━━━━━ Document excerpt

Equation (3.32) follows by the triangle inequality:

$$\begin{aligned} |\textrm{wt}_{\dot{p}}([b_u]) - \textrm{wt}_{p}([b_u])| = \left| \sum _{j \in [b_u]}\dot{p}_j - p_j \right| \le \sum _{j \in [b_u]}|\dot{p}_j-p_j| \;, \end{aligned}$$
(3.34)

and the claim is established. \(\square \)

3.5 Handling \(w \notin \mathcal {W}_c\)

We would have liked to consider a splitting (recall Definition 3.11) of \((T,\dot{p})\) for \(\dot{p}\) as defined in Sect. 3.4, and then use the relationship between the distance from w-freeness before and after the splitting. However, we only know this connection between the distances in the case of \(w \in \mathcal {W}_c\). Hence, we shall apply a reduction from a general w to \(w \in \mathcal {W}_c\), as was done in [33], in their proof of Lemma 4.8. Without loss of generality, assume 0 is a symbol that does not appear in \(w=w_1\dots w_k\) or \(T= t_1\dots t_n\). Let \(w' = w_1 0 w_2 0\dots w_{k-1} 0 w_k 0\), \(T' = t_1 0 t_2 0\dots t_n 0\) and \(p' = (\dot{p}_1/2,\dot{p}_1/2,\dots ,\dot{p}_n/2,\dot{p}_n/2)\). Note that \(w'\) is in \(\mathcal {W}_c\). By [33, Clm. 4.6],

$$\begin{aligned} \Delta (T',w',p') = \frac{1}{2} \Delta (T,w,\dot{p})\;. \end{aligned}$$
(3.35)

━━━━━━━━━━

Stated task A.
Answer these questions about the excerpt, one line each:
(i) By which inequality does Equation (3.32) follow?
(ii) Which symbol is assumed not to appear in w or T?
(iii) In which lemma's proof was the reduction from a general w to w in W_c done in [33]?

━━━━━ Information shown

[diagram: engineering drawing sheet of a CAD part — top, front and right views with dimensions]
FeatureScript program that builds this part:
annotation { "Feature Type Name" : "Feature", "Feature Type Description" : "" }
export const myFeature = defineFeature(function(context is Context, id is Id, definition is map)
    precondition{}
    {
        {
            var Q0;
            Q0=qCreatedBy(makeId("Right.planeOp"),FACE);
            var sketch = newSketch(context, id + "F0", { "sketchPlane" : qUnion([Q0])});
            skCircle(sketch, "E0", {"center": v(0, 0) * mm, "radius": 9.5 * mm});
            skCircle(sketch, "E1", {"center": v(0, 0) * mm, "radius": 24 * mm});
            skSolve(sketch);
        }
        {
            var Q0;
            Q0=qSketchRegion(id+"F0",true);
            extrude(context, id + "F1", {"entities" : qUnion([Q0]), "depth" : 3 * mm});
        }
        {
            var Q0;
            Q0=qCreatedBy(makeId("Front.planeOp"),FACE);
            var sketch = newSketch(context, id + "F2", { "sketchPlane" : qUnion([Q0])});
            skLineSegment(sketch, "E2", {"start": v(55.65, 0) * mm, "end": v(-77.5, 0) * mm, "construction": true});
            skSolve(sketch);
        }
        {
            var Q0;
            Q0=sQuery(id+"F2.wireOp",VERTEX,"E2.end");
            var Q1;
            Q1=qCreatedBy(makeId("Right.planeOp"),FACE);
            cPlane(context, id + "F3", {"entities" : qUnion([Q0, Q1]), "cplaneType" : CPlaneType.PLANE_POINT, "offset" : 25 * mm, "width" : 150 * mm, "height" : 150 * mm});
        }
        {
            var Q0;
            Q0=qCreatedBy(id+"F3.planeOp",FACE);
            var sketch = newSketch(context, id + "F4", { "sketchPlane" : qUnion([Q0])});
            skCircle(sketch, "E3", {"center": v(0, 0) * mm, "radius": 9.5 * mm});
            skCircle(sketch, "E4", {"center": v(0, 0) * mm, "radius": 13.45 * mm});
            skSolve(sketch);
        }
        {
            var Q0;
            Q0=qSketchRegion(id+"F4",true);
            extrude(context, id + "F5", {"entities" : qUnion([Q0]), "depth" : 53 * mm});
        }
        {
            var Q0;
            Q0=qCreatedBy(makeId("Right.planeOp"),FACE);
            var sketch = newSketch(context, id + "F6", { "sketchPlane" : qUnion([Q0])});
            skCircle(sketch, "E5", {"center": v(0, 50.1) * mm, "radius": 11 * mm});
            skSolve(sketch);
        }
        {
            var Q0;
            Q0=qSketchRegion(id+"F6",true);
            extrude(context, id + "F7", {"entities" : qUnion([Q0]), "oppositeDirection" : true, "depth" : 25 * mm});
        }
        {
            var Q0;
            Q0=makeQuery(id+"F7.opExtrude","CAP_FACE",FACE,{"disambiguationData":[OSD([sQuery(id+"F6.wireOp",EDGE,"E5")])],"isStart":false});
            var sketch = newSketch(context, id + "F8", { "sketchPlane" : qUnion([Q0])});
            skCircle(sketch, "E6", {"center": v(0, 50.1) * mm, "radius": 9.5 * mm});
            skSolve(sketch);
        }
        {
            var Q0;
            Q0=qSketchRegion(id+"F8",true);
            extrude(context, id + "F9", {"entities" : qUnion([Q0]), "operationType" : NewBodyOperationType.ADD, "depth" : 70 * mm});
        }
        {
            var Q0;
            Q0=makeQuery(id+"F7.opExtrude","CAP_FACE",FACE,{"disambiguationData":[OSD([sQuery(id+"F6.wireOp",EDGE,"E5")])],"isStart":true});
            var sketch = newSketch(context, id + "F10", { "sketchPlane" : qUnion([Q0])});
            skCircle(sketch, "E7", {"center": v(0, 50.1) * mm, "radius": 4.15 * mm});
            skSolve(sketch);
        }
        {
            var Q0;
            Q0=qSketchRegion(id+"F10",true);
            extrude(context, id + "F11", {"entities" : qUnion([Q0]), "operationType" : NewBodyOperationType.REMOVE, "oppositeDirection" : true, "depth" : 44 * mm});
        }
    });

━━━━━━━━━━

Stated task B. List every line of the entries that contains the string "part".

Exercise answer A.
(i) The triangle inequality.
(ii) 0.
(iii) Lemma 4.8.

Exercise answer B.
[diagram: engineering drawing sheet of a CAD part — top, front and right views with dimensions]
FeatureScript program that builds this part:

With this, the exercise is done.